Summary of key updates in 2018
- The introduction of Domestic Violence Leave – The Fair Work Amendment (Family and Domestic Violence Leave) Bill 2018 was passed in December 2018 which will see all workers under the Fair Work Act 2009 (Cth) entitled to 5 days’ unpaid domestic violence leave.
- Casual conversion clauses took effect 1 October 2018 into 84 modern awards allowing a ‘regular casual employee’ to request that their employment be made full time or part time (subject to certain requirements).
- New flexible model clause incorporated into all modern awards effective 1 December 2018 which requires an employer to make a genuine attempt to reach agreement on employee requests regarding flexible work arrangements.
- Introduction of the Fair Work Amendment (Casual Loading Offset) Regulations 2018 permitting an employer to take into account any ‘identifiable loading’ received by a casual employee if there is a subsequent claim by the casual employee for additional entitlements under the National Employment Standards.
- The Modern Slavery Act 2018 (Cth) came into effect on 1 January 2019 to combat modern slavery and prescribes requirements for certain entities that have an annual consolidated revenue exceeding $100 million.
Summary of some key decisions in 2018
Klooger v Foodora
Further to our previous Toolbox Edition 16 (October 2018), Foodora’s administrators have since conceded that the company has underpaid workers around $5 million by erroneously classifying riders as independent contractors instead of casual employees.
- On 16 November 2018, the Fair Work Commission has found that Mr Klooger, a former Foodora delivery driver, was in fact an employee and not an independent contractor.
- Commissioner Cambridge ordered Foodora to pay Mr Klooger $15,559 compensation within 21 days. To read the full decision, click here.
WorkPac v Skene
In the high-profile case reported in a previous Toolbox Edition 16 (October 2018), the Full Federal Court has found that a casual was entitled to annual leave entitlements under the National Employment Standards.
This decision was not appealed. However, we look forward to the outcome of similar litigation in WorkPac Pty Ltd v Rossato  FCA 2100, which is expected to be heard by the Full Federal Court in February 2019 with a judgement possibly around June 2019.
2019 – A changing landscape?
Federal Election 2019
Depending on the outcome of the looming Federal Election, there could be a considerable number of changes to workplace relations laws. Key issues to watch include:
- Industry wide negotiations and bargaining at the enterprise level – Changes proposed in this area include (i) access to collective bargaining via ‘multi-employer’ bargaining, and (ii) introduction of a ‘disclosure framework’ by the employer, which may see more power in the hands of employees’ bargaining representatives. It remains to be seen whether industry wide bargaining is adopted across all sectors or focused solely on certain sectors that have low paid workers.
- Tribunal’s arbitrary powers to settle disputes under enterprise agreements – Currently, if a dispute has reached an impasse between parties, there is little, if any relief available.
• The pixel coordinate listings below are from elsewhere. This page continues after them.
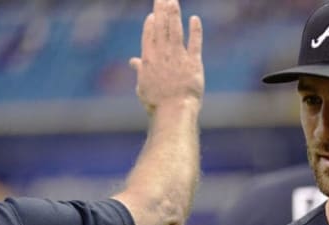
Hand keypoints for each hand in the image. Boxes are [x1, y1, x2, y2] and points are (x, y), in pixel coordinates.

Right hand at [130, 0, 203, 114]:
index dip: (151, 23)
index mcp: (149, 59)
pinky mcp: (194, 62)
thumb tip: (133, 62)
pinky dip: (195, 30)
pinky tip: (195, 19)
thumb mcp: (143, 86)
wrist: (174, 109)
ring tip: (173, 0)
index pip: (149, 35)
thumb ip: (140, 70)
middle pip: (161, 27)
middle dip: (161, 10)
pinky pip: (195, 42)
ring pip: (175, 30)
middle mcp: (162, 54)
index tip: (153, 13)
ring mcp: (178, 57)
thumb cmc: (157, 102)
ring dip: (174, 13)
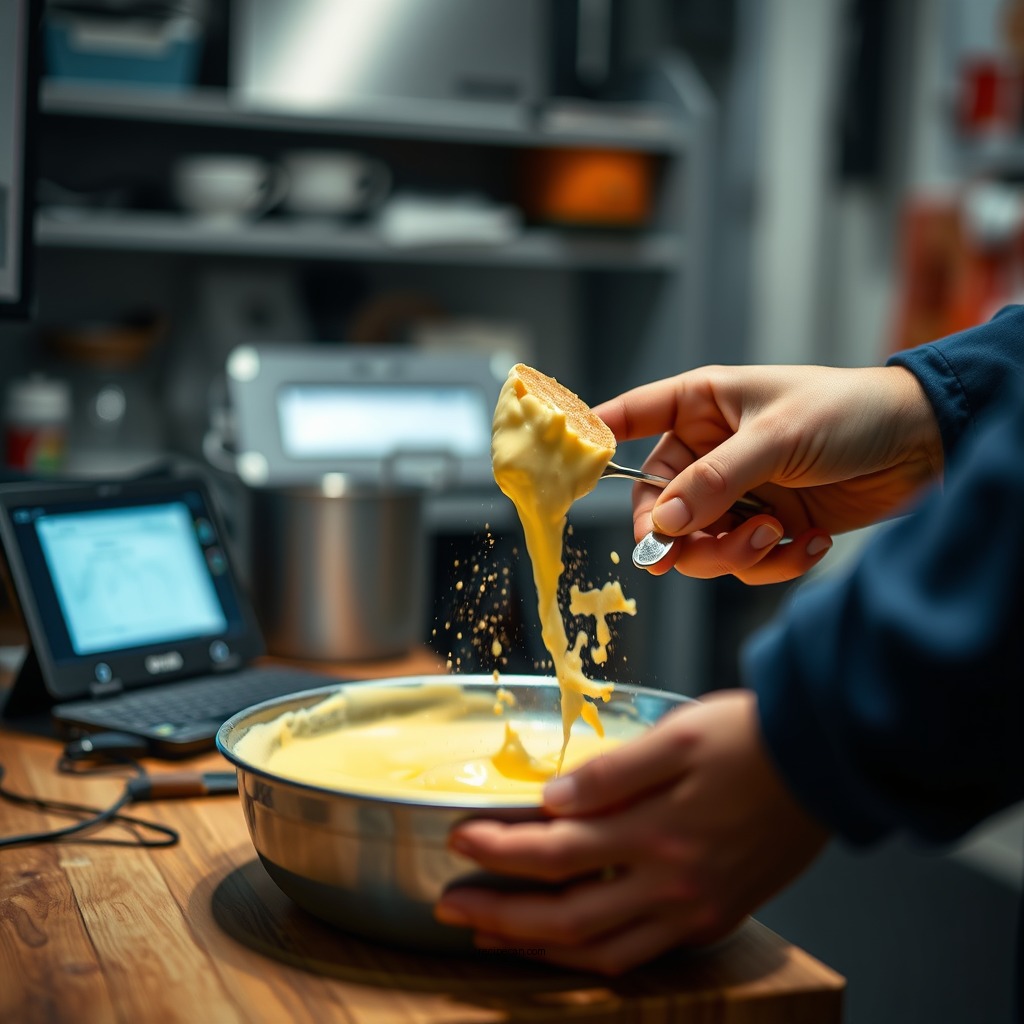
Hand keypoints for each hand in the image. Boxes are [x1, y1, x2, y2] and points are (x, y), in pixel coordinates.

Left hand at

We may see power conferred on a tribunal, such as the Fair Work Commission to settle unresolved agreement disputes.
- Ability to terminate expired agreements – If agreements pass their nominal expiry date, they will continue to operate unless (i) terminated; or (ii) replaced. The ACTU is lobbying for change to the law such that enterprise agreements can only be terminated in exceptional circumstances and not when bargaining is underway or being sought.
- Engaging Labour Hire – If case law is any indication, we can expect to see increased regulations and restrictions when engaging casual employees to ensure that they have access to workplace entitlements. There will be a greater focus on (i) “creating job security”, and (ii) “giving employees a ‘fair go’”.
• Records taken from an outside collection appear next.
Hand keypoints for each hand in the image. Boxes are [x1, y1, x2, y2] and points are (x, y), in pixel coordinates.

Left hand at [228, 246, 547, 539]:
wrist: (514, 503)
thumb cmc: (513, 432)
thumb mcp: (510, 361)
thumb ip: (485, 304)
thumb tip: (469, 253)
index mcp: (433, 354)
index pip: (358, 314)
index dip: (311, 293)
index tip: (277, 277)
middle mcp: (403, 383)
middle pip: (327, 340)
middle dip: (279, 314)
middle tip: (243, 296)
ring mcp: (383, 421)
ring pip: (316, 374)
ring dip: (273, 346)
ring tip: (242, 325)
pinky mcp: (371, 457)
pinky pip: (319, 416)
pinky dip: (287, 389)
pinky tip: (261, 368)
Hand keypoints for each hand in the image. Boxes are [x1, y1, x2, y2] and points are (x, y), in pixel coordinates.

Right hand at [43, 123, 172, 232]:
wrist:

- Penalty Rates – We may see the restoration of penalty rates specifically in the hospitality, fast food and retail industries for Sunday and public holiday rates. This may result in proscribing future variations to minimum rates contained in modern awards. It is unclear at this stage whether employees will be better off under this arrangement compared to modern awards.
- Whistleblowing laws – This may include the (i) consolidation of state and Federal legislation; and (ii) regulations by an independent Whistleblower Protection Authority within the Office of the Commonwealth Ombudsman. We will wait and see whether the existing (newly passed) Treasury Laws (Enhancing Whistblower Protections) Bill 2018 remains untouched after the election or whether it will be replaced.
We look forward to providing you with a more detailed update in due course as we get a glimpse into the various competing policies attached to the respective employment and workplace relations portfolios.